MGM-GVC Joint Venture Reaches Deal with California Tribe for Sports Betting

A joint venture consisting of MGM Resorts International and GVC Holdings has reached an agreement with the United Auburn Indian Community (UAIC) in California to offer in-person and online sports betting, casino games and poker when permitted by state law.

The UAIC operates Thunder Valley Casino Resort in Lincoln, about 30 miles east of Sacramento. In a press release issued on Monday, UAIC Chairman Gene Whitehouse said, “It is not yet clear if California will authorize sports betting or interactive games generally, but with the overturn of PASPA possibly opening the door for sports betting, our Tribe wants to be well-situated, and this agreement with the national leader in the field does just that.”

Details of the deal remain limited beyond MGM-GVC confirming it “will provide its iconic brands and proprietary technology to enable UAIC to offer retail and mobile sports betting and online casino and poker if and when any are permitted under state law.”

MGM Resorts International and GVC formed their joint partnership in July to target new opportunities in the expanding sports betting and online gambling markets in the USA. As a part of the joint venture, both companies each pledged an initial $100 million investment to get the ball rolling.

California is a Tempting but Complicated Market

California is a tempting sports betting and gaming market with a population of nearly 40 million and a GDP on par with the entire UK. It’s also a complicated market with a myriad of lawmakers, tribal interests and commercial stakeholders all pushing and pulling in different directions.

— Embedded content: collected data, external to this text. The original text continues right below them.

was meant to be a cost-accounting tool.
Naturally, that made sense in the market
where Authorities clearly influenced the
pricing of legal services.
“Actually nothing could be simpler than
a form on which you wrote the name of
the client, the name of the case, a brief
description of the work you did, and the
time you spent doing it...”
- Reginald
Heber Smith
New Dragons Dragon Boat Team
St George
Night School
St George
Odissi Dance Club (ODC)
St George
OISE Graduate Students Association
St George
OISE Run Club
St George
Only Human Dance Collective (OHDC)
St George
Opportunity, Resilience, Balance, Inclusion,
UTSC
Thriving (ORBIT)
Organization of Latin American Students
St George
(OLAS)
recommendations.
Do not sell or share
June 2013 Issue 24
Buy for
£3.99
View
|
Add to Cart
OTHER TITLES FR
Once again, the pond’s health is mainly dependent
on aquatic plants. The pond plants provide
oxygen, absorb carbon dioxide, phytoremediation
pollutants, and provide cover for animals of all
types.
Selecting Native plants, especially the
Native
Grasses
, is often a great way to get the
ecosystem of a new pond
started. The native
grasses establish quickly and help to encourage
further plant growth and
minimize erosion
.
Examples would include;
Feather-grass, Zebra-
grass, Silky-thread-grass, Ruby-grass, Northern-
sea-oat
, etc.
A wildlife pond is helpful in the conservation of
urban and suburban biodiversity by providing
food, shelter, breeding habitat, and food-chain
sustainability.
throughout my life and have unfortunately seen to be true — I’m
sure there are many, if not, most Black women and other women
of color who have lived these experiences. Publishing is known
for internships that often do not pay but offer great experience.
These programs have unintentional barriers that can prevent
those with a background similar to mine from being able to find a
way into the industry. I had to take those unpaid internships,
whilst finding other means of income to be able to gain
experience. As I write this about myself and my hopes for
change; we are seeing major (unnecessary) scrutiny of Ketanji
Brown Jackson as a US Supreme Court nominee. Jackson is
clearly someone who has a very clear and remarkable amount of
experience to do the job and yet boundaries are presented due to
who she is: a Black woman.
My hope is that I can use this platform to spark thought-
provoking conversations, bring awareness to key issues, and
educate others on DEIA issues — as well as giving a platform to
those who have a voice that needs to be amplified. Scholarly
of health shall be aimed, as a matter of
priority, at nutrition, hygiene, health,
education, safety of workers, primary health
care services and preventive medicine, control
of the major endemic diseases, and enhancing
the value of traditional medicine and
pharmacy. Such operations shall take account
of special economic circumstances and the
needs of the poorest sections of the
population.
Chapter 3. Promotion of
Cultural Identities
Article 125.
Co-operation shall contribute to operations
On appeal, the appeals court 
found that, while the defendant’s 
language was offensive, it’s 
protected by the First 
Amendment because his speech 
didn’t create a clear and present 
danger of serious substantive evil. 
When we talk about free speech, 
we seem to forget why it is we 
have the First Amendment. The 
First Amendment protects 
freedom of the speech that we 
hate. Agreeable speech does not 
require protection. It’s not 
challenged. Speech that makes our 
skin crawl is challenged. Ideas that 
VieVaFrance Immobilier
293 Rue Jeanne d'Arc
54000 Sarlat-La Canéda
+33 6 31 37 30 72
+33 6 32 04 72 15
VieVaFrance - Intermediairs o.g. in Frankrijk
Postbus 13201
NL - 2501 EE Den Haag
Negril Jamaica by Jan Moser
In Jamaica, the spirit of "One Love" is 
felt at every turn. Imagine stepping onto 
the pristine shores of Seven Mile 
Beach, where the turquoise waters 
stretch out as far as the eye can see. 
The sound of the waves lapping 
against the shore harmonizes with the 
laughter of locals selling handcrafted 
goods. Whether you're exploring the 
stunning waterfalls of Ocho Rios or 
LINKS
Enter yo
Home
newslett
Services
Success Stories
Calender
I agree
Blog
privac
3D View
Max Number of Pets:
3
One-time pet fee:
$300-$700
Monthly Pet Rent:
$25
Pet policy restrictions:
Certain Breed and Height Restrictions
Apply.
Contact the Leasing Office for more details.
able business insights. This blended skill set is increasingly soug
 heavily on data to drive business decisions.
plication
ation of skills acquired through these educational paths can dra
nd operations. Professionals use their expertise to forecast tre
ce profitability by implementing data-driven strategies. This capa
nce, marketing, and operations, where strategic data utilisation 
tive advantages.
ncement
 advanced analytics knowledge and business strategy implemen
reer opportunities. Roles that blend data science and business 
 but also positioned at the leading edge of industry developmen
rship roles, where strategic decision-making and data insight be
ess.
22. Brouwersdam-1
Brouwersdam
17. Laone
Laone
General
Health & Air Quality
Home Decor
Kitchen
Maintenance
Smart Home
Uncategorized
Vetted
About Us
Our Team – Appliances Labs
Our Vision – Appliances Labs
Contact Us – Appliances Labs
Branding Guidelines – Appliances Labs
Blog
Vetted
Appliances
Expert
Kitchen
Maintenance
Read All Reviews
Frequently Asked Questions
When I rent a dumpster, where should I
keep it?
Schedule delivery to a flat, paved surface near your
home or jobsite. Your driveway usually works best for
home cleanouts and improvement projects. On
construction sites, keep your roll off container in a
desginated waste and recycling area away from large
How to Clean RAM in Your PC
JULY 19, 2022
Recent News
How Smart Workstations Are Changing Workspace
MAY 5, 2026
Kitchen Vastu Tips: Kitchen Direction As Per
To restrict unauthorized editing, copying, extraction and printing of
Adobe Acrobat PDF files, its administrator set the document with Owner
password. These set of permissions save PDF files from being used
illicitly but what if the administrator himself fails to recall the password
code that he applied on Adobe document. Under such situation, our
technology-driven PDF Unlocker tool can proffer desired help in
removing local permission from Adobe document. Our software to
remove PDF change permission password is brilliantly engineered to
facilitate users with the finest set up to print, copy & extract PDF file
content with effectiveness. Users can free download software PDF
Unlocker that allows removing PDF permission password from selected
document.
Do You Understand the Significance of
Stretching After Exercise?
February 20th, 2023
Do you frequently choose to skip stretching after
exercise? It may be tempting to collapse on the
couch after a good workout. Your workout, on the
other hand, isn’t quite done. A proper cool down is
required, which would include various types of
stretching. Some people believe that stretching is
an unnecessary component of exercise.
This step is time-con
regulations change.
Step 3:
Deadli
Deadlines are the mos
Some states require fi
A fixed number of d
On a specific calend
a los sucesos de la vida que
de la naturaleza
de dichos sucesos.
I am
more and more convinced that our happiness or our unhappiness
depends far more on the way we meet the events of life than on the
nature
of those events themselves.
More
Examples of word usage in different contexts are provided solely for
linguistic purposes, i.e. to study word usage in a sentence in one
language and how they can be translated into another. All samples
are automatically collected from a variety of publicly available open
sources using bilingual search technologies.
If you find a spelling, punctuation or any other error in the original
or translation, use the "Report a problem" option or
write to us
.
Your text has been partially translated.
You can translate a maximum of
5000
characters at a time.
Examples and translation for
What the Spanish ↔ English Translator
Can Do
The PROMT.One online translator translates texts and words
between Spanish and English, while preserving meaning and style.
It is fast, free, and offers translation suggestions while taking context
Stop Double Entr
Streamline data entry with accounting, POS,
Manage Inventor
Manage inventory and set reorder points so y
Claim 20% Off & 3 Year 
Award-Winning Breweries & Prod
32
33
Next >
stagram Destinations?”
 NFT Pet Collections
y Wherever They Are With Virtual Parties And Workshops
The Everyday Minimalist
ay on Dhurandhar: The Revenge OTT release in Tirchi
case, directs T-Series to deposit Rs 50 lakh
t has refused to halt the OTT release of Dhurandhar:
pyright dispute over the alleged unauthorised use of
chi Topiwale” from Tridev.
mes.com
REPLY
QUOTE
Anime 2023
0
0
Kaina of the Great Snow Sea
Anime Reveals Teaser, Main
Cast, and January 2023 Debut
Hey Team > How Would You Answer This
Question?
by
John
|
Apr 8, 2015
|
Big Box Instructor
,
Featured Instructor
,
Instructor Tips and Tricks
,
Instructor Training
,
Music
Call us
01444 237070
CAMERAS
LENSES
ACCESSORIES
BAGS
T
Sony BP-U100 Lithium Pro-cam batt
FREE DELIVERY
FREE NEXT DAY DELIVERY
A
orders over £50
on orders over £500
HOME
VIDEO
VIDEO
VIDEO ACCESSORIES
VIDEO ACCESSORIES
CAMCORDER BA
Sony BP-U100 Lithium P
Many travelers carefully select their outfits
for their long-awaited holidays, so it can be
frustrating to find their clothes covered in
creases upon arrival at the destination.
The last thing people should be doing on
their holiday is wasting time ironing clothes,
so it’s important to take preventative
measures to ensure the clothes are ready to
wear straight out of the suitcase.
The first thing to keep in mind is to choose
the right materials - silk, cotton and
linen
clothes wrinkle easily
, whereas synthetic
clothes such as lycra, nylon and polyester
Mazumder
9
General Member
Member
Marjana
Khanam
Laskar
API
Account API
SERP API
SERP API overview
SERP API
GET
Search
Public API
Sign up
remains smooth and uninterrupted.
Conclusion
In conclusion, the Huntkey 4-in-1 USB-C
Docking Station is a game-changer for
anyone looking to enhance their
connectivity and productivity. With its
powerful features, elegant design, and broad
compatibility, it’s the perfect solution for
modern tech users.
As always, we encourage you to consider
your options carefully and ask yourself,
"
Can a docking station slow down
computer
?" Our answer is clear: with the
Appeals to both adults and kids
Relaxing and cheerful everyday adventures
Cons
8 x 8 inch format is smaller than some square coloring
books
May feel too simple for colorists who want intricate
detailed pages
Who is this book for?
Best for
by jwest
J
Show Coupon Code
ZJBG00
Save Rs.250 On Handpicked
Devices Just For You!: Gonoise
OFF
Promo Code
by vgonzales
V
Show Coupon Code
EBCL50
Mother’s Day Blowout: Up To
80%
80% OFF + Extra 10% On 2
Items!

California lawmakers have been attempting to legalize online poker for years now, but that has proven enormously difficult with progress measured in inches. All previous attempts to legalize online poker or sports betting have failed to yield positive results with talks breaking down once various interested parties get involved.

One of the key points of contention regarding online poker in California is whether or not companies such as PokerStars should be allowed to apply for licenses after taking wagers from customers in California before the state had legalized online poker.

Similar issues have already arisen in discussions concerning sports betting in California, so it could be quite some time before this deal provides tangible benefits to MGM, GVC and the UAIC.

For instance, some gaming tribes claim they alone would have the right to offer sports betting if the state passes a legalization bill due to existing gaming compacts with the state. Steve Stallings, chairman of the California Nations Gaming Association, recently said “the tribes are going to stand on the principle that only we operate full casino-style gaming in the state,” which he believes includes sports betting.

Then, there’s the Thoroughbred Owners Association of California that also wants a seat at the table while simultaneously seeking to prohibit online betting. And on a third side we have companies such as MGM and GVC that are obviously interested in seeing online betting in California.

UAIC knows first-hand how slowly things move in California. In fact, UAIC has prior connections to GVC Holdings. Back in 2012, UAIC and Bwin.party reached a deal to run an online poker site in anticipation of favorable online poker legislation in California. That deal went nowhere when lawmakers were unable to pass legislation, and Bwin.party was acquired by GVC Holdings several years later.

Despite its difficulties, California remains a prime target for major gaming companies that are now rushing to set up shop across the US as sports betting legalization efforts spread. California’s potential as an online gaming and sports betting market makes it too valuable for companies such as MGM and GVC to ignore even if any time or money spent on the state right now is a gamble.